## Reading passage
━━━━━━━━━━━━━━━━
MOULTRIE – Luke Strong III was honored for his service to the community by the Women’s Federated Club of Moultrie at a Martin Luther King Celebration Monday.
The annual event, which is in its 36th year, was held at Mother Easter Baptist Church and included solos performed by Chrystal Pittman and a presentation by young women in the Willie J. Williams Middle School GEMS club. A Distinguished Service Award was presented posthumously to Sondra Hampton.
Dr. Charles Gilbert, senior pastor of Blooming Light Missionary Baptist Church, was the keynote speaker. The message in his speech was focused on dreams to coincide with the theme of the program, “The Power of the Dream: Forging a Path Forward.”
He drew some parallels between the Rev. Martin Luther King and Biblical figures who had dreams, especially Joseph of the Book of Genesis.
“The best way that I can honor the beloved good Dr. Rev. Martin Luther King Jr. today, is to show you him in what he loves more than anything in the world. That is … show him through the word of God,” Gilbert said.
The MLK Day activities officially started on Monday with a free breakfast, sponsored by the local NAACP, at the 50 Yard Line. The country-style breakfast buffet was served by volunteers including students from PCOM South Georgia.
At the free event, Felicia Carr, vice president of the NAACP, said that local businesses had helped make the breakfast and day’s other activities possible.
━━━━━━━━━━━━━━━━
## Listed entries
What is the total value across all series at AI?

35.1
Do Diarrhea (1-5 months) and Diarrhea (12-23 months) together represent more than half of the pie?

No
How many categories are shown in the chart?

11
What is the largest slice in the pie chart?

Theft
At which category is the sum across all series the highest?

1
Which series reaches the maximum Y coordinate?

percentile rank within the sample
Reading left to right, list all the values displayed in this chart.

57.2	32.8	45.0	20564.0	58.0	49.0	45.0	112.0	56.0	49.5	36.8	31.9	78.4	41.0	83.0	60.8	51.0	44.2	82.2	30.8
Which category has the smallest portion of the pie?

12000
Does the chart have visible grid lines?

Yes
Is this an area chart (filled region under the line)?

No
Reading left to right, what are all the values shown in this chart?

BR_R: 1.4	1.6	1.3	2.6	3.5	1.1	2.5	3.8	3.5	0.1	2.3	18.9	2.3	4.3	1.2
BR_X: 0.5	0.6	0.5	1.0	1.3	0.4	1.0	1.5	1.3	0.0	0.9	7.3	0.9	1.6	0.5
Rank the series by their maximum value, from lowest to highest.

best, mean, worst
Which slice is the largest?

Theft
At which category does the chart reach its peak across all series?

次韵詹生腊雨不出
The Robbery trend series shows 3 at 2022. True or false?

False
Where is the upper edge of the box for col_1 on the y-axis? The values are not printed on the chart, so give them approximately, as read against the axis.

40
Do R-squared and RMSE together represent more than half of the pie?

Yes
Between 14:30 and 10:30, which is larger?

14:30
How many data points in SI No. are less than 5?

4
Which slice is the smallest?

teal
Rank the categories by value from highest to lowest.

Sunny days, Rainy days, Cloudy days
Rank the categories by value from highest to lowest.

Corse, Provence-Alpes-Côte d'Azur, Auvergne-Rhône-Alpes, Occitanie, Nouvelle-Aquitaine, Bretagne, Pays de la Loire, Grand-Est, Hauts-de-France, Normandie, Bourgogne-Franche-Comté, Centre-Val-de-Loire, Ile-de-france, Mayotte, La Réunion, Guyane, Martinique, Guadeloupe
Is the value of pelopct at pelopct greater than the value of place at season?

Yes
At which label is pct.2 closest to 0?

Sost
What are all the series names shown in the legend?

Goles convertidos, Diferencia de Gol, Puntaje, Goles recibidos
━━━━━━━━━━━━━━━━
## Your tasks
**1.** Rewrite the stretch of the Moultrie MLK celebration article from "MOULTRIE – Luke" through "Book of Genesis.", putting "featured speaker" in place of "keynote speaker".
**2.** Extend the Moultrie MLK celebration article past its final sentence.
The records have nothing to do with the Moultrie MLK celebration article.

## Outputs for the tasks
**1.**
MOULTRIE – Luke Strong III was honored for his service to the community by the Women’s Federated Club of Moultrie at a Martin Luther King Celebration Monday.
The annual event, which is in its 36th year, was held at Mother Easter Baptist Church and included solos performed by Chrystal Pittman and a presentation by young women in the Willie J. Williams Middle School GEMS club. A Distinguished Service Award was presented posthumously to Sondra Hampton.
Dr. Charles Gilbert, senior pastor of Blooming Light Missionary Baptist Church, was the featured speaker. The message in his speech was focused on dreams to coincide with the theme of the program, “The Power of the Dream: Forging a Path Forward.”
He drew some parallels between the Rev. Martin Luther King and Biblical figures who had dreams, especially Joseph of the Book of Genesis.

**2.**
From noon until 4 p.m., the NAACP had a celebration downtown that included free food and activities for children.
Carr said that usually the NAACP would have their event at the Ryce Center after the parade but thought that having it on the square would bring in a more diverse crowd.
This year’s grand marshal for the MLK Day Parade was Trudie Hill, longtime member of the Colquitt County Board of Education, and there were other local dignitaries including Mayor William McIntosh and other government officials riding and waving to the crowd. The parade’s theme, “Thriving Together to Raise the Bar” was illustrated through a variety of vehicles, floats by schools, civic organizations and churches. The Colquitt County High School’s 50th Regiment led the parade.
At the end of the day, Dr. Patrick McCray, NAACP president, noted that this was only the second year that there were activities on the square on MLK Day. He seemed pleased with the way everything turned out and said that they would be adding more to the downtown activities next year.